Auszug aus der Ständigen Vertretung

■ Straffreiheit, aber keine Ausreise für sechs DDR-Bürger, die die Ständige Vertretung Bonns in Ost-Berlin besetzten

Berlin (ap) - Der Versuch von sechs DDR-Bürgern, durch eine Besetzung der Bonner Ständigen Vertretung in Ost-Berlin eine Ausreise in den Westen zu erzwingen, ist gescheitert. Nachdem sich zumindest einige der Besetzer drei Tage lang in dem Gebäude aufgehalten hatten, teilte die Vertretung am Sonntag mittag mit, die sechs Personen hätten die Mission wieder verlassen.

Ihnen habe die DDR Straffreiheit, aber nicht die Ausreise zugesichert. Wie zusätzlich verlautete, waren in den vergangenen Monaten mehrfach ausreisewillige DDR-Bürger in die Vertretung in der Hannoverschen Straße eingedrungen, doch seien diese Fälle geräuschlos abgewickelt worden.

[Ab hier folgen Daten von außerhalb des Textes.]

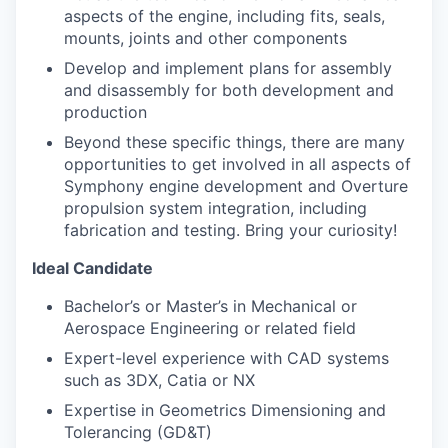
aspects of the engine, including fits, seals,
mounts, joints and other components
Develop and implement plans for assembly
and disassembly for both development and
production
Beyond these specific things, there are many
opportunities to get involved in all aspects of
Symphony engine development and Overture
propulsion system integration, including
fabrication and testing. Bring your curiosity!
Ideal Candidate
Bachelor’s or Master’s in Mechanical or
Aerospace
Engineering or related field
Expert-level experience with CAD systems
such as 3DX, Catia or NX
Expertise in Geometrics Dimensioning and
Tolerancing (GD&T)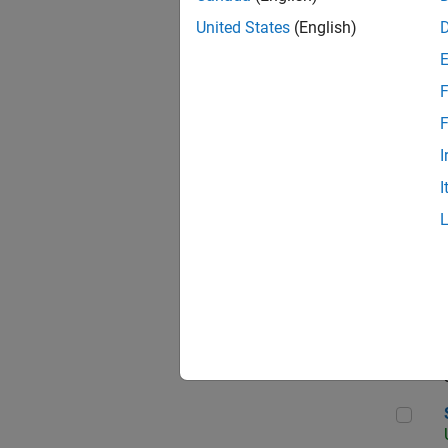
United States
(English)
F
App
F
I
I
Aer
Sen
Seni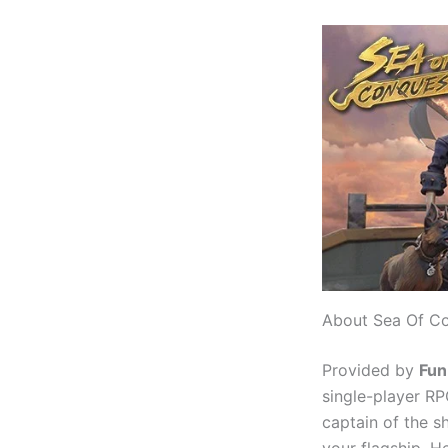
About Sea Of Co
Provided by
Fun
single-player RP
captain of the s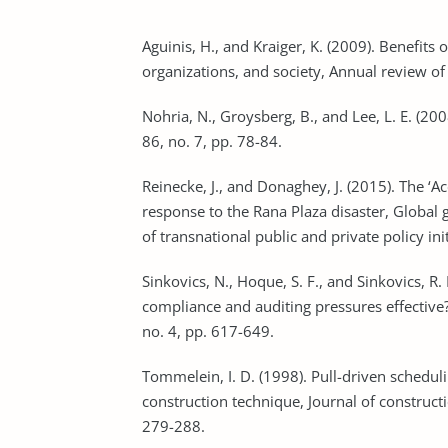
Aguinis, H., and Kraiger, K. (2009). Benefits
Nohria, N., Groysberg, B., and Lee, L. E. (2
Reinecke, J., and Donaghey, J. (2015). The ‘A
response to the Rana Plaza disaster, Global 
Sinkovics, N., Hoque, S. F., and Sinkovics, R
compliance and auditing pressures effective?
no. 4, pp. 617-649.
Tommelein, I. D. (1998). Pull-driven scheduli
construction technique, Journal of construc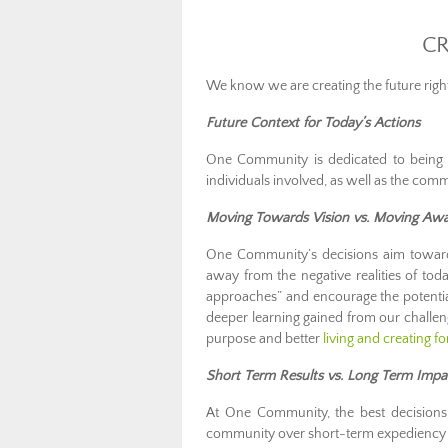
CR
We know we are creating the future rig
Future Context for Today’s Actions
One Community is dedicated to being c
individuals involved, as well as the comm
Moving Towards Vision vs. Moving Aw
One Community’s decisions aim toward
away from the negative realities of to
approaches” and encourage the potential 
deeper learning gained from our challe
purpose and better
living and creating f
Short Term Results vs. Long Term Impa
At One Community, the best decisions 
community over short-term expediency 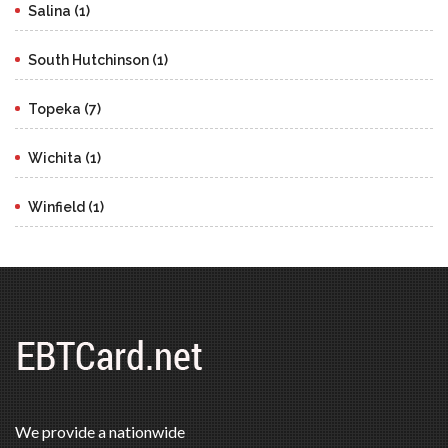
Salina (1)
South Hutchinson (1)
Topeka (7)
Wichita (1)
Winfield (1)
We provide a nationwide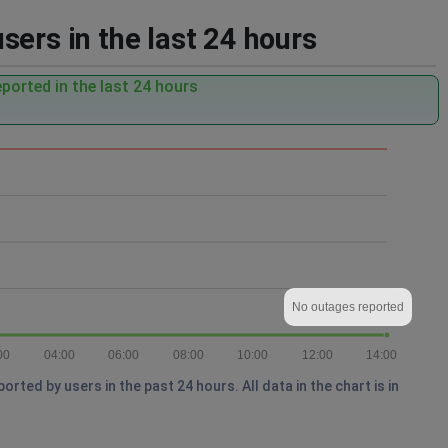
ers in the last 24 hours
ported in the last 24 hours
No outages reported
00
04:00
06:00
08:00
10:00
12:00
14:00
ted by users in the past 24 hours. All data in the chart is in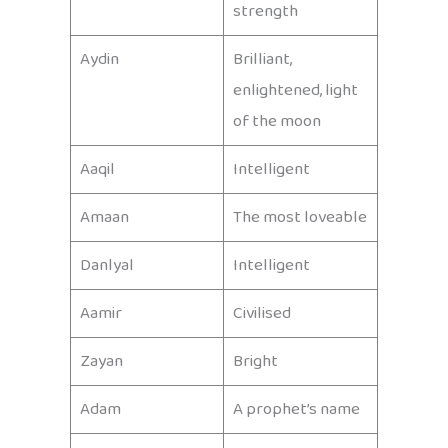
strength
Aydin
Brilliant,
enlightened, light
of the moon
Aaqil
Intelligent
Amaan
The most loveable
Danlyal
Intelligent
Aamir
Civilised
Zayan
Bright
Adam
A prophet’s name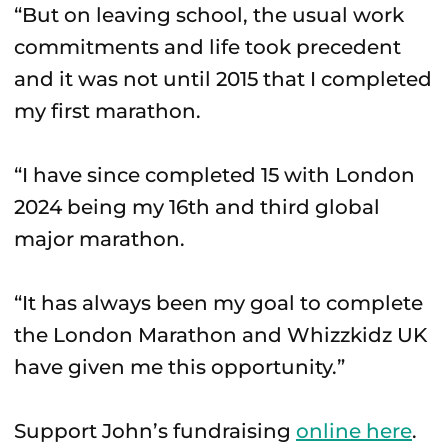
“But on leaving school, the usual work
commitments and life took precedent
and it was not until 2015 that I completed
my first marathon.
“I have since completed 15 with London
2024 being my 16th and third global
major marathon.
“It has always been my goal to complete
the London Marathon and Whizzkidz UK
have given me this opportunity.”
Support John’s fundraising
online here
.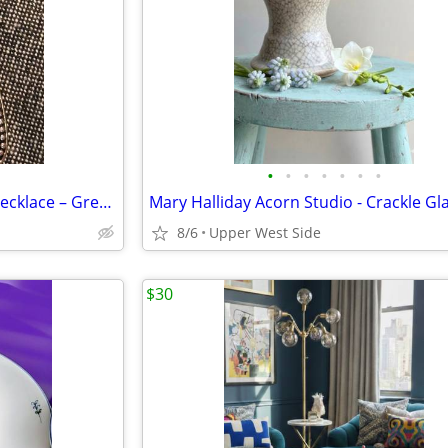
•
•
•
•
•
•
•
Lia Sophia Multi-Strand Bead Necklace – Green/Teal Resin Pendant, Tag Attached
8/6
Upper West Side
$30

Für internationales Aufsehen hatten Besetzungen westlicher diplomatischer Vertretungen durch DDR-Bürger zuletzt im Jahre 1984 gesorgt.

In der Erklärung der Ständigen Vertretung der Bundesrepublik hieß es: „Die sechs DDR-Bürger, die sich vorübergehend in der Ständigen Vertretung aufhielten, haben das Gebäude verlassen. Sie haben von den DDR-Behörden Straffreiheit zugesichert bekommen. Eine Zusage auf Ausreise wurde nicht gegeben.“ Die Gruppe, zu der einige Personen aus Jena gehörten, verließ das Gebäude zwischen 11.15 und 12.00 Uhr. Zumindest einige von ihnen waren seit Donnerstag abend in dem Gebäude.

In West-Berlin lebende ehemalige DDR-Bürger gingen davon aus, daß es sich bei den Personen nicht um aktive Mitglieder von Umweltgruppen oder der Friedensbewegung handelt. Es wird angenommen, daß sie Berufsgruppen angehören, für die die Ausreiseregelungen seit einiger Zeit sehr restriktiv gehandhabt werden. Dazu sollen unter anderem Ärzte und Mitarbeiter technischer Berufe gehören. Zuletzt waren nach Informationen der „Berliner Morgenpost“ 16 Personen in die britische Botschaft Unter den Linden gekommen. Konsularbeamte hätten sie nach drei Tagen vor die Tür gesetzt, nachdem die DDR ebenfalls Straffreiheit zugesichert habe. Außerdem wurde bekannt, daß die Ständige Vertretung im Juli mit einer siebenköpfigen Gruppe aus Jena nach ähnlicher Prozedur verfahren habe. Den sieben sei allerdings von zuständiger DDR-Seite zugesichert worden, sie könnten im September in den Westen ausreisen.